Listed entries Start Marker
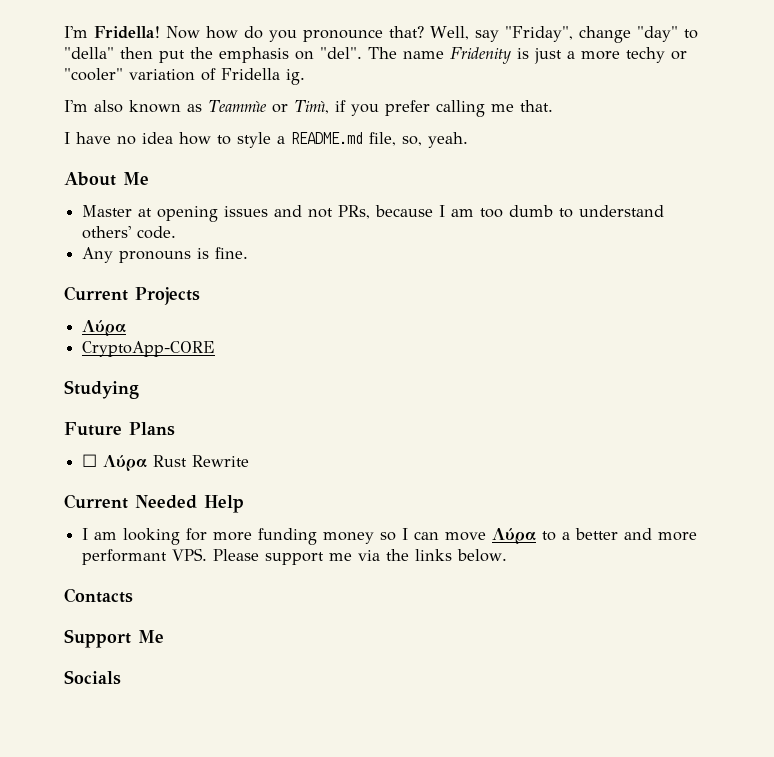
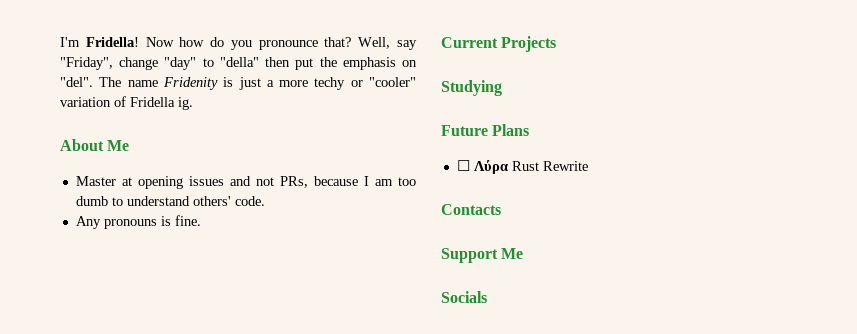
[64,100,553,117] [64,132,468,148] // I'm also known as Teammìe or Timì, if you prefer calling me that. // I have no idea how to style a README.md file, so, yeah. -> (193, 103) none
[82,320,127,336] [82,341,216,357] // Λύρα // CryptoApp-CORE -> (557, 44) none
[64,494,244,513] [82,528,698,545] [82,548,508,565] // Current Needed Help // I am looking for more funding money so I can move Λύρα to a better and more performant VPS. Please support me via the links below. -> (588, 166) none

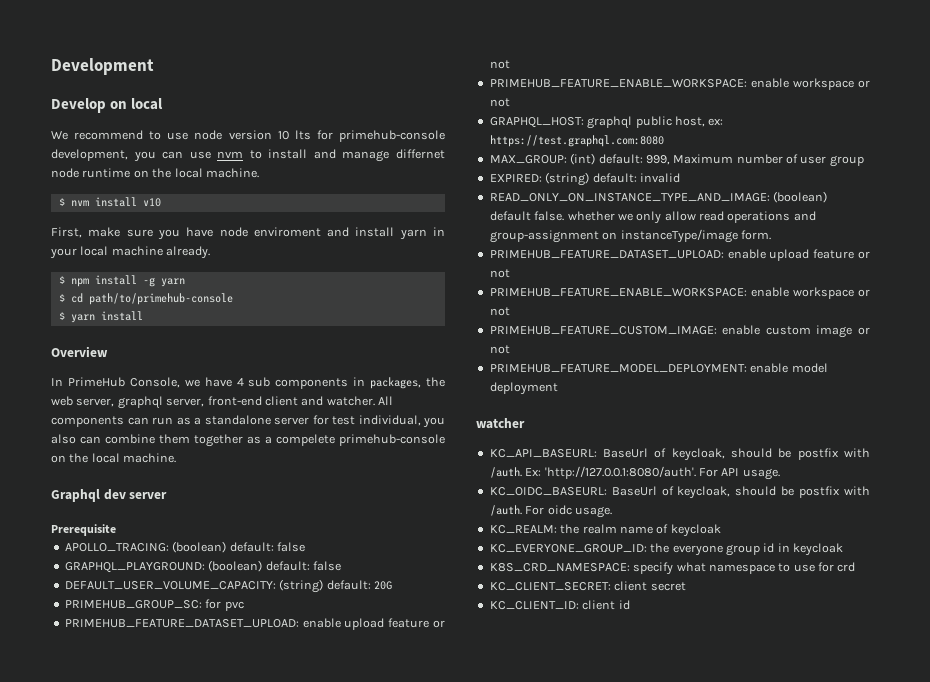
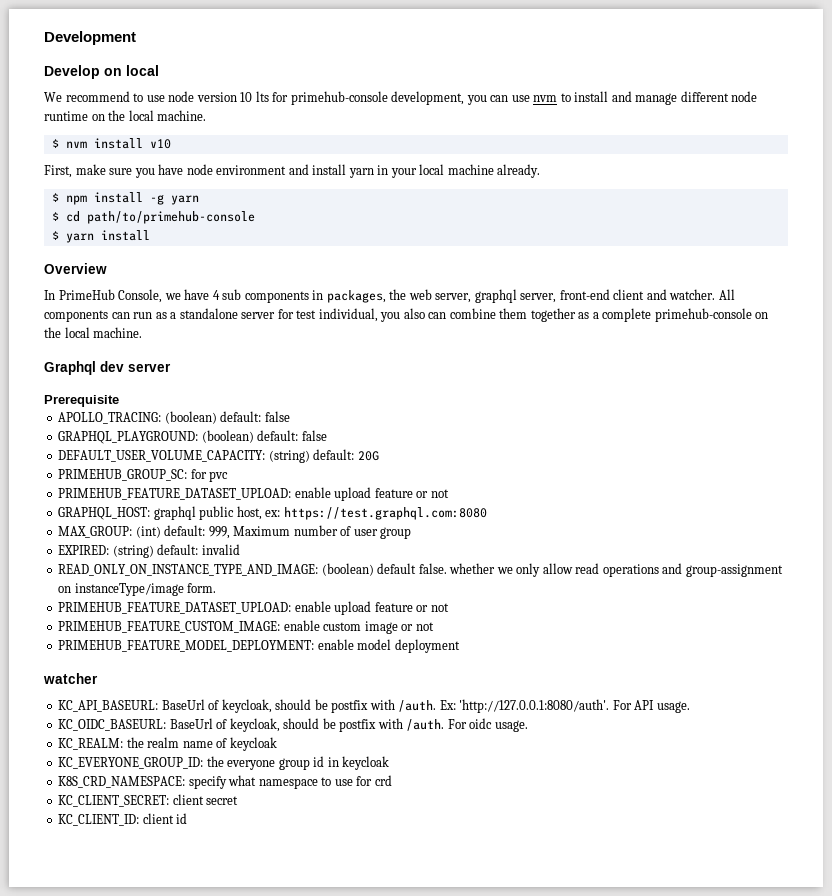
[395,149,445,159] differnet -> [680,91,729,102] different
[253,227,321,237] enviroment -> [216,165,287,175] environment
[276,434,335,446] compelete -> [602,308,652,322] complete
[489,78,870,90] [489,98,510,107] // PRIMEHUB_FEATURE_ENABLE_WORKSPACE: enable workspace or not -> (449, 493) none
[489,287,870,299] [489,307,510,316] // PRIMEHUB_FEATURE_ENABLE_WORKSPACE: enable workspace or not -> (449, 607) none

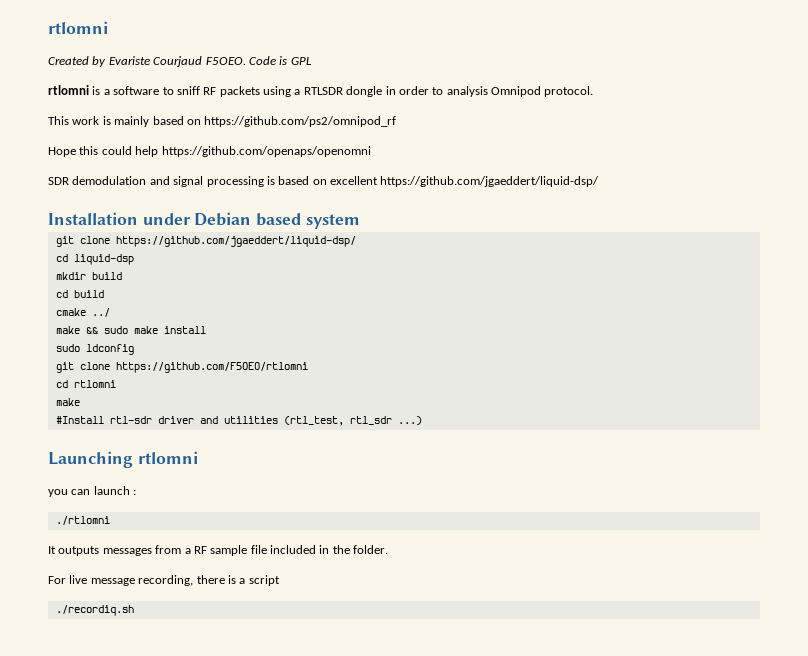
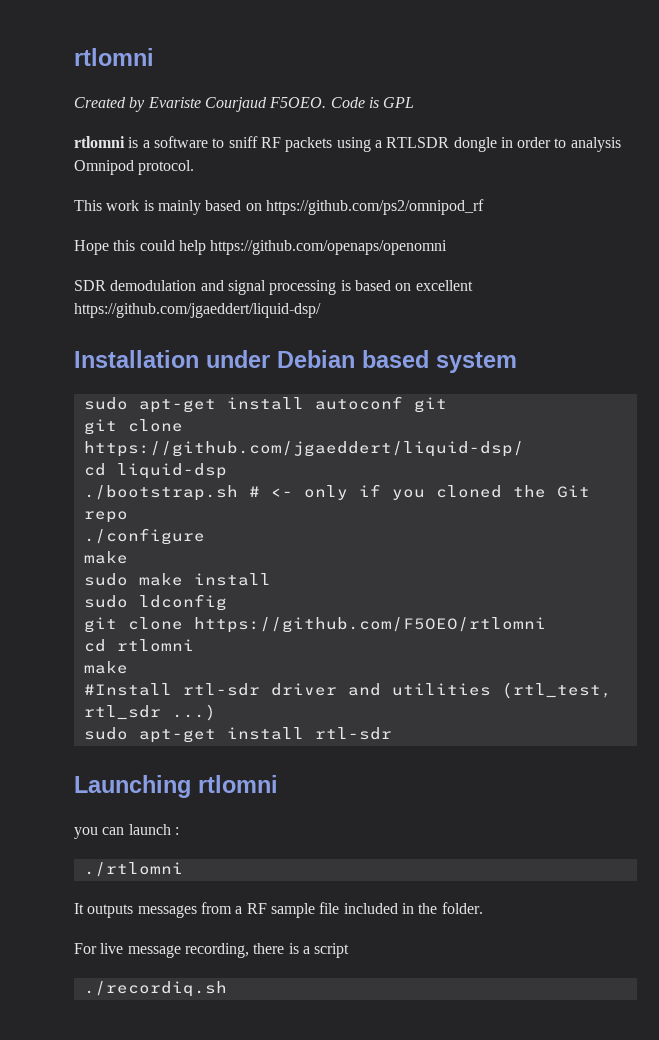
(360, 221) none -> [83,396,447,413] // sudo apt-get install autoconf git
[55,272,122,280] [55,290,104,298] [55,308,110,317] [55,326,98,334] mkdir build // cd build // cmake ../ // make && -> [83,484,590,501] [83,511,128,523] [83,528,205,545] [83,551,128,564] ./bootstrap.sh # <- only if you cloned the Git repo // ./configure // make //
(422, 420) none -> [83,727,392,743] // sudo apt-get install rtl-sdr

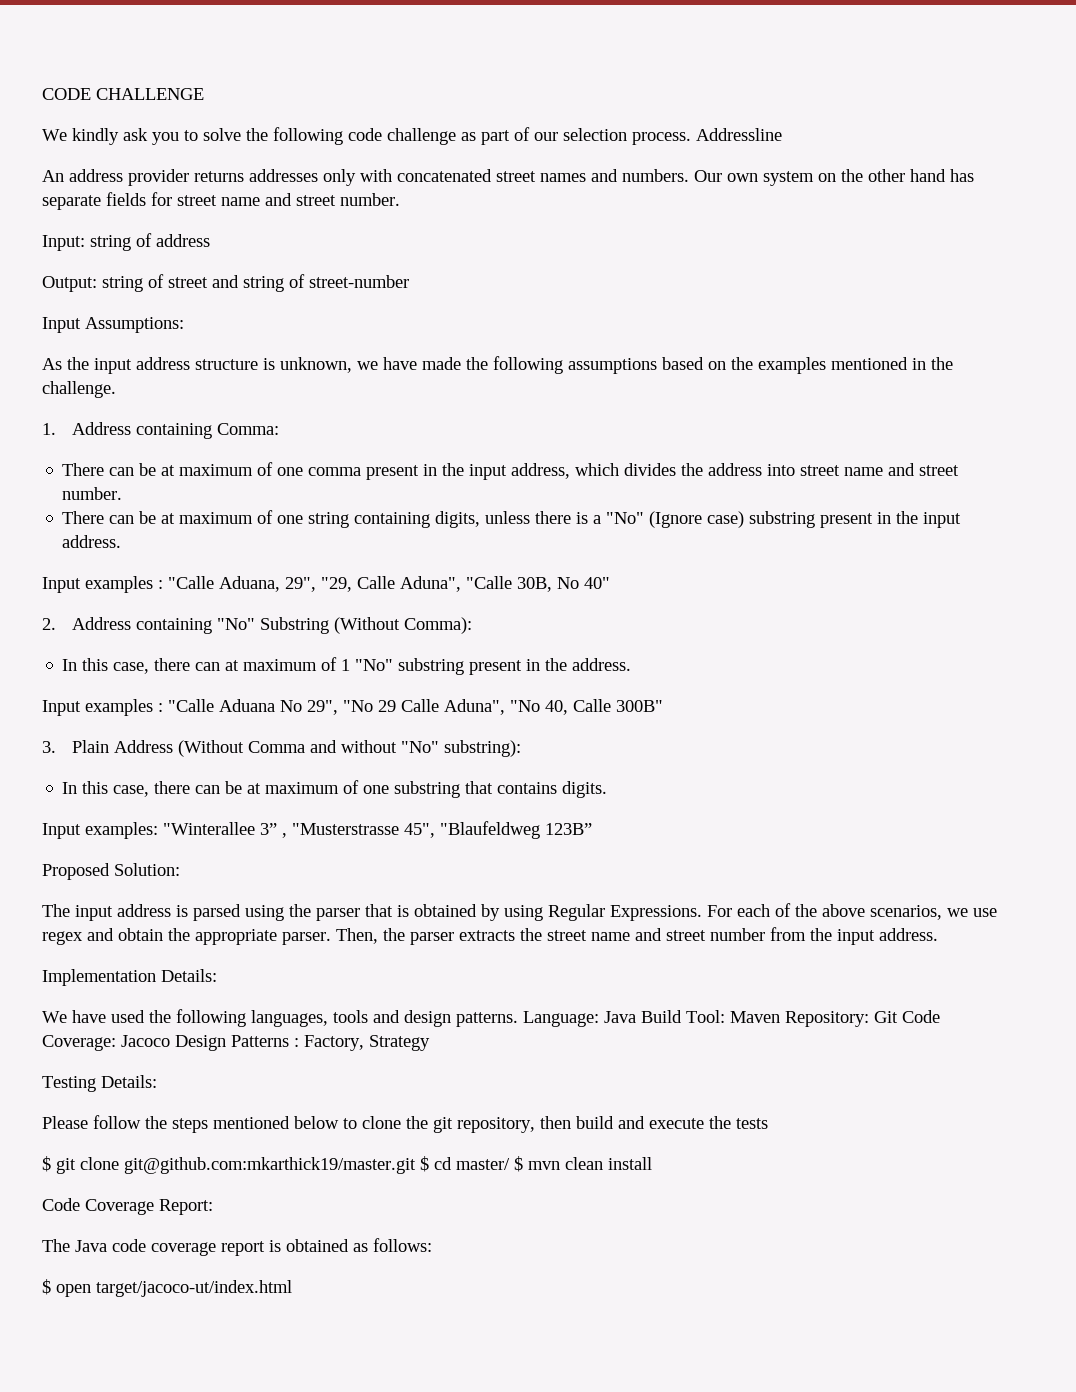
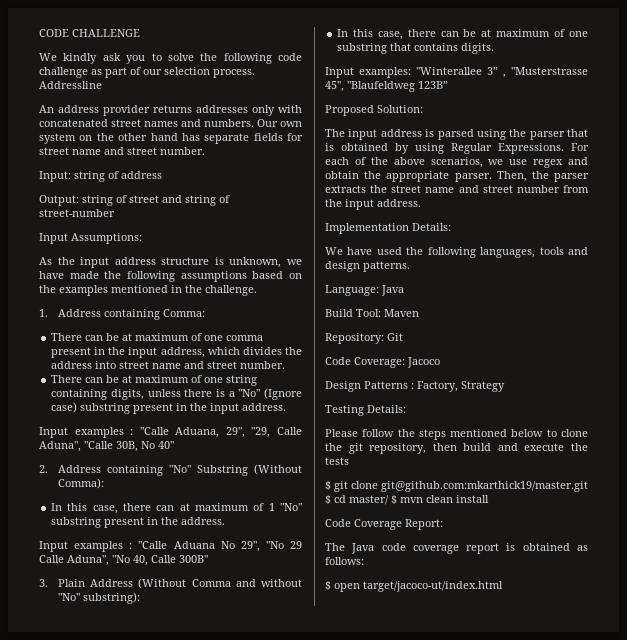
(518, 1019) none -> (410, 266) //
(636, 1017) none -> (404, 290) //
(780, 1017) none -> (419, 313) //
(898, 1017) none -> (403, 337) //
(170, 1041) none -> (440, 362) //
Listed entries End Marker
→ Job item:
Count the lines in the preceding entries that contain the string "Λύρα", and state only the resulting number.

→ Answer below:
2